§ **PROVIDED PASSAGE**:
═══

Using a Pedograph to get Dynamic Answers to Foot Dysfunction:

Pedograph topic: One quick topic here. Note the hot spot (ink concentration) at the big toe and note that the ink is proximal on the toe pad. We would like to see the pressure point at the center of the pad. This spot means this person walked across the Harris Ink mat with increased FHB (flexor hallucis brevis) use and not enough FHL (flexor hallucis longus);  too much short flexor, not enough long flexor. There is loss of synergy between the two. This will likely mean there is something going on in the extensors as well, something abnormal.

Need a review? Look at Monday’s video again on the EHB (extensor hallucis brevis) where we discuss all of the toes muscles.

Clinically this patient had a hallux limitus/rigidus (could not dorsiflex great toe) which complicated the mechanics at the joint and forward into the great toe, sadly also at the foot’s medial tripod as well. You cannot get an accurate read from a static (standing only) pressure mapping. Don’t rely on them for dynamic info !

Too much FHB with not enough FHL means EHB (as well as long extensors of the lesser toes) is going to be impaired. Impair the EHB and you ask the EHL  to work differently as well.  Here’s a hint, look at all the printing under the lesser digits distally, there is too much flexor activity here as indicated by intense inking from toe clenching / hammering.  They are likely doing this to add more stability since the great toe cannot from what we discussed above. There are problems that come from these issues as well but we want to stay focused on the big toe today.

═══

Saved data entries:
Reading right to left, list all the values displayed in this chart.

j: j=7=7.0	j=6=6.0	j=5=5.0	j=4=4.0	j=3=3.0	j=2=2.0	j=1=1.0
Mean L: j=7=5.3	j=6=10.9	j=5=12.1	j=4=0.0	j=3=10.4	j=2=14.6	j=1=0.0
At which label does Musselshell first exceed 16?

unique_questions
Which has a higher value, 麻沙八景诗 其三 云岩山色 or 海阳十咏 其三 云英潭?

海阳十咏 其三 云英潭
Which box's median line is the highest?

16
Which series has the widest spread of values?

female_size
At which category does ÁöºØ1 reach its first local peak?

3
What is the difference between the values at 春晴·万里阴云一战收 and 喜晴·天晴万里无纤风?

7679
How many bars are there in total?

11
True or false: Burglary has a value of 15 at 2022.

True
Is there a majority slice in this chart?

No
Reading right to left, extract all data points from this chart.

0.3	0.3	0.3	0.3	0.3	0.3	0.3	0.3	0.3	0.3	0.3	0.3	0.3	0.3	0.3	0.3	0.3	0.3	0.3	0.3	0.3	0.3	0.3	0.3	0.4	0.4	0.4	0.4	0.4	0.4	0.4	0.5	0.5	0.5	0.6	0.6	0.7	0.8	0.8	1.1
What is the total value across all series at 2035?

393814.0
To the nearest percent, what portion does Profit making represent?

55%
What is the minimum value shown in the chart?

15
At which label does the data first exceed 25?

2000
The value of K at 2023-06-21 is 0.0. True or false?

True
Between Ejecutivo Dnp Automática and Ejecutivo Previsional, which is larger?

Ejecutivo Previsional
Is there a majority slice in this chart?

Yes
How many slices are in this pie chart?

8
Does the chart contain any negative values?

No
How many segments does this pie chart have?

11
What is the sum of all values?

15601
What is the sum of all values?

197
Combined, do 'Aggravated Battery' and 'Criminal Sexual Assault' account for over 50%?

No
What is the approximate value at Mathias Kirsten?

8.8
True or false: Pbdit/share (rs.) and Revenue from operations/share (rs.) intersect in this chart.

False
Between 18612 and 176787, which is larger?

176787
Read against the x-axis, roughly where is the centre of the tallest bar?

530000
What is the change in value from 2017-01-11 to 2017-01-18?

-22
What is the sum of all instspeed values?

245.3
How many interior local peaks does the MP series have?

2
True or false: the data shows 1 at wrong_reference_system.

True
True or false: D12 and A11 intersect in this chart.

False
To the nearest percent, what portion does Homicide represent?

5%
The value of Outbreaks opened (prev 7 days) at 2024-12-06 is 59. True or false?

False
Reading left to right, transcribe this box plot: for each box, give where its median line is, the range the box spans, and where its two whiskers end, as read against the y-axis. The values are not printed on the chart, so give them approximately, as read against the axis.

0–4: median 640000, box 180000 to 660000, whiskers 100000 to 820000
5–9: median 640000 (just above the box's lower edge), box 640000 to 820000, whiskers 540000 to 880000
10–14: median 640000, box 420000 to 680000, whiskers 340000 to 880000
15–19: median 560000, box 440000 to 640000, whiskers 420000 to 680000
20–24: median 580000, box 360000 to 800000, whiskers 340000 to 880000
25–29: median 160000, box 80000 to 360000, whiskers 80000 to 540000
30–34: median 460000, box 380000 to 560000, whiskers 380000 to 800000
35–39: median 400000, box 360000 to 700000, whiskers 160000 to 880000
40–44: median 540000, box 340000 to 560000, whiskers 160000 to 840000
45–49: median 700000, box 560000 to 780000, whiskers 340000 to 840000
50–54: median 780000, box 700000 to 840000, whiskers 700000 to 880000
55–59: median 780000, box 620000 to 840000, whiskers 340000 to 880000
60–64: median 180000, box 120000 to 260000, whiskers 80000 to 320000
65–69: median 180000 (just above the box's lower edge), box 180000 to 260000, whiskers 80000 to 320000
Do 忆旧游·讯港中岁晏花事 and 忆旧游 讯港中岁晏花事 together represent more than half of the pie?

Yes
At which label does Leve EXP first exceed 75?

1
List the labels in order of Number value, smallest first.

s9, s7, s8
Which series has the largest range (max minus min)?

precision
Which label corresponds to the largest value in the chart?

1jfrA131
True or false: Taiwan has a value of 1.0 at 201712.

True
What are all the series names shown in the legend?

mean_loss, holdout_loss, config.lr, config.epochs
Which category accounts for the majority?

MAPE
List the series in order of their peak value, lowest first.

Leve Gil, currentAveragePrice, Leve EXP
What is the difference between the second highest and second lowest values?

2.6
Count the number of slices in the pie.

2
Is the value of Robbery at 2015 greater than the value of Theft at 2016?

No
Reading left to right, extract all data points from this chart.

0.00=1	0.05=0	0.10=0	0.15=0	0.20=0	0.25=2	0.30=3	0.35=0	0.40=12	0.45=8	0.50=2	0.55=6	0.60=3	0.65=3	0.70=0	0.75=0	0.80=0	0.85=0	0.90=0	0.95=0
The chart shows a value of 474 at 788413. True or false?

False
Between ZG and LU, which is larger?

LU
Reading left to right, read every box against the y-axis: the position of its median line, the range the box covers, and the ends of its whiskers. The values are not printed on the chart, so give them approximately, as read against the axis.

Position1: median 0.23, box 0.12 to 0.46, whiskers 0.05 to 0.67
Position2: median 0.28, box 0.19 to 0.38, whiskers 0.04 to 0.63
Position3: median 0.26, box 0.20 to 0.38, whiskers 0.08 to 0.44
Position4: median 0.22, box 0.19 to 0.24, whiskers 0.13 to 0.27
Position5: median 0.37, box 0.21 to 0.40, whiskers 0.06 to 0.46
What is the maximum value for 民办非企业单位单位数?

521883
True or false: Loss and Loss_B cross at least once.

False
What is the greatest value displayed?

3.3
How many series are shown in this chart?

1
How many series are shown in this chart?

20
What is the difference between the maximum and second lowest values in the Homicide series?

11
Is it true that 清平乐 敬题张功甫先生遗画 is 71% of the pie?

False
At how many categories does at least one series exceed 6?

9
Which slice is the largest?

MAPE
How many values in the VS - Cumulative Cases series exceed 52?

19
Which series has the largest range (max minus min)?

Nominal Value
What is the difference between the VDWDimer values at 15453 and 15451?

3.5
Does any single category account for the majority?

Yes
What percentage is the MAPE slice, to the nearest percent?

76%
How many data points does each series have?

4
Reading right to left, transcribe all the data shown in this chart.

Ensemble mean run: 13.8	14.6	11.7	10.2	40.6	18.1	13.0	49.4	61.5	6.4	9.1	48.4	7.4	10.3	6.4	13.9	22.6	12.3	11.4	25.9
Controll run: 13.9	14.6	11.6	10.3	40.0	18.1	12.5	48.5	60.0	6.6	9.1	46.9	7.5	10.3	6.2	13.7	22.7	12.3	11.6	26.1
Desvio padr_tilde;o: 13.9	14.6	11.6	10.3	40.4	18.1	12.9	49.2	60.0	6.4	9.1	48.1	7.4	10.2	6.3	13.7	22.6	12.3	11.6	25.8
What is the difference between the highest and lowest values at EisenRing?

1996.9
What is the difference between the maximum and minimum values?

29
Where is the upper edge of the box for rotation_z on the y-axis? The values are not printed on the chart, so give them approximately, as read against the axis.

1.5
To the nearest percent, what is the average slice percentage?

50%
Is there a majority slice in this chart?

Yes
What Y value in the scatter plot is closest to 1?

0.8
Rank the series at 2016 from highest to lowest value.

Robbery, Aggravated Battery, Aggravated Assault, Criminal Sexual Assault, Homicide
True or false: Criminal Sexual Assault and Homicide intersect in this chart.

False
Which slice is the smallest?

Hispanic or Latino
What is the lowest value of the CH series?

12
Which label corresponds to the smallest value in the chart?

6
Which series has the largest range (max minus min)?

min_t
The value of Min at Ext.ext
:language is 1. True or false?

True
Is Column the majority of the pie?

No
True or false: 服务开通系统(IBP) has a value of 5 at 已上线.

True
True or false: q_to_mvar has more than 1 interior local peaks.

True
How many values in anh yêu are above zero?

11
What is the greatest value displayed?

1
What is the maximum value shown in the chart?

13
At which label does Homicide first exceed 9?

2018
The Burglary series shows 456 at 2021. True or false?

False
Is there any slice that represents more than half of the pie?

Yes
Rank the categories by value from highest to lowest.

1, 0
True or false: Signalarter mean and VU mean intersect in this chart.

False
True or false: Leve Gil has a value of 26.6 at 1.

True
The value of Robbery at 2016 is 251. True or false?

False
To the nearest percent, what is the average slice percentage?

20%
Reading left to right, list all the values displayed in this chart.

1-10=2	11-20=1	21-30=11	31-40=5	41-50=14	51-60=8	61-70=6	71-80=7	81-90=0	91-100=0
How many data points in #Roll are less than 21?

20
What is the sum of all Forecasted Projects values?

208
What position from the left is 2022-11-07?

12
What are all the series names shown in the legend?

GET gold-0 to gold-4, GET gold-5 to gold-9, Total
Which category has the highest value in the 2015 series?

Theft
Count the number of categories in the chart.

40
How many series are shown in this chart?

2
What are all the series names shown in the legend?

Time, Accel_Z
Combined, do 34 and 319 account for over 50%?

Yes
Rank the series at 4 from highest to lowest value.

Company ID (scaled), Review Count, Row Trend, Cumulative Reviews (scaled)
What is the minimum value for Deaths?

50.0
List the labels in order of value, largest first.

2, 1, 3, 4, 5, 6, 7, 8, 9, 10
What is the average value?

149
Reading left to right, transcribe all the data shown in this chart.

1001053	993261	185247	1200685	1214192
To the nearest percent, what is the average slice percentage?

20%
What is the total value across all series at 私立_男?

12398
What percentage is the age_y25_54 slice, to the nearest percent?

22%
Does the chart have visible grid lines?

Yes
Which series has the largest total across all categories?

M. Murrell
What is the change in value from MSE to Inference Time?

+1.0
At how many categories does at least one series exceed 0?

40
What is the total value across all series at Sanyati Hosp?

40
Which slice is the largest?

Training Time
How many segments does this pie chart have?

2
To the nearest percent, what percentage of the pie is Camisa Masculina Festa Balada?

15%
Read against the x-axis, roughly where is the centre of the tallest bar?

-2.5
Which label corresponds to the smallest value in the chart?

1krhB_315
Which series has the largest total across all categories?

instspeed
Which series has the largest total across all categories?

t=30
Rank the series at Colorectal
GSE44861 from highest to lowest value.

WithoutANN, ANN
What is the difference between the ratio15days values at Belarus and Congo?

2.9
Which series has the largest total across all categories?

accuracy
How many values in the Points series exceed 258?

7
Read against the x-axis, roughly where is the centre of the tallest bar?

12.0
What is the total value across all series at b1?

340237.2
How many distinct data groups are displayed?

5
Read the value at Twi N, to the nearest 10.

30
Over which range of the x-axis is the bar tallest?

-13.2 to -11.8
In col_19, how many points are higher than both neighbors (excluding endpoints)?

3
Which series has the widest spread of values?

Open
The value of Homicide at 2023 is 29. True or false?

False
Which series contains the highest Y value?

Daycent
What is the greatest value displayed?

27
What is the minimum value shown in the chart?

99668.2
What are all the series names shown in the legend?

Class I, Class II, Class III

═══

§ **TASKS**:
1 – Using the pedograph passage, decide whether each statement agrees with it. Answer yes or no and quote the words that decide it.
(a) The pressure point at the big toe should ideally sit at the center of the pad.
(b) A static, standing-only pressure map gives an accurate read of dynamic foot function.
(c) The patient could dorsiflex the great toe.
2 – List every muscle abbreviation that appears in the pedograph passage.
3 – Answer these questions from the pedograph passage.
(a) On what kind of mat did the person walk?
(b) What condition did the patient have clinically?
(c) What does the intense inking under the lesser digits indicate?

§ **ANSWERS FOR THE EXERCISE**:
1 –
(a) Yes: "We would like to see the pressure point at the center of the pad."
(b) No: "You cannot get an accurate read from a static (standing only) pressure mapping."
(c) No: "could not dorsiflex great toe"

2 – FHB, FHL, EHB, EHL

3 –
(a) A Harris Ink mat.
(b) Hallux limitus/rigidus.
(c) Too much flexor activity, from toe clenching / hammering.